What is needed. Check every line of the material for the word "informe". Copy those that have it.

Data supplied.
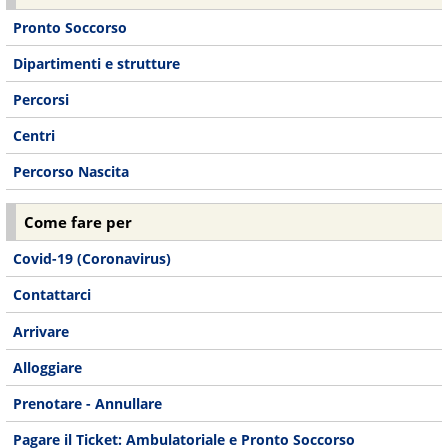
Pronto Soccorso
Dipartimenti e strutture
Percorsi
Centri
Percorso Nascita
Come fare per
Covid-19 (Coronavirus)
Contattarci
Arrivare
Alloggiare
Prenotare - Annullare
Pagare il Ticket: Ambulatoriale e Pronto Soccorso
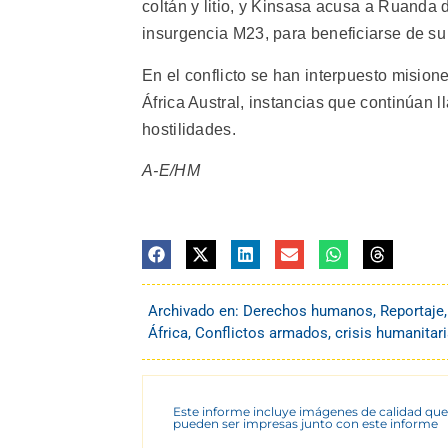
coltán y litio, y Kinsasa acusa a Ruanda d
insurgencia M23, para beneficiarse de s
En el conflicto se han interpuesto misio
África Austral, instancias que continúan l
hostilidades.
A-E/HM
Archivado en:
Derechos humanos
,
Reportaje
África
,
Conflictos armados
,
crisis humanitar
Este informe incluye imágenes de calidad que
pueden ser impresas junto con este informe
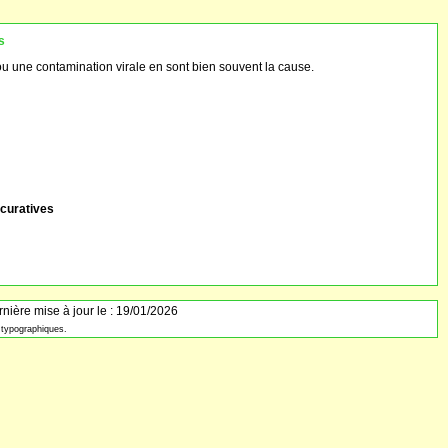
s
 ou une contamination virale en sont bien souvent la cause.
 curatives
nière mise à jour le : 19/01/2026
typographiques.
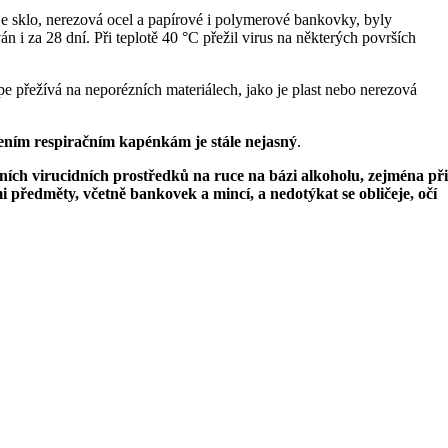
o je sklo, nerezová ocel a papírové i polymerové bankovky, byly
 i za 28 dní. Při teplotě 40 °C přežil virus na některých površích
 přežívá na neporézních materiálech, jako je plast nebo nerezová
ením respiračním kapénkám je stále nejasný
.
h virucidních prostředků na ruce na bázi alkoholu, zejména při
předměty, včetně bankovek a mincí, a nedotýkat se obličeje, očí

Result.
Este informe incluye imágenes de calidad que
pueden ser impresas junto con este informe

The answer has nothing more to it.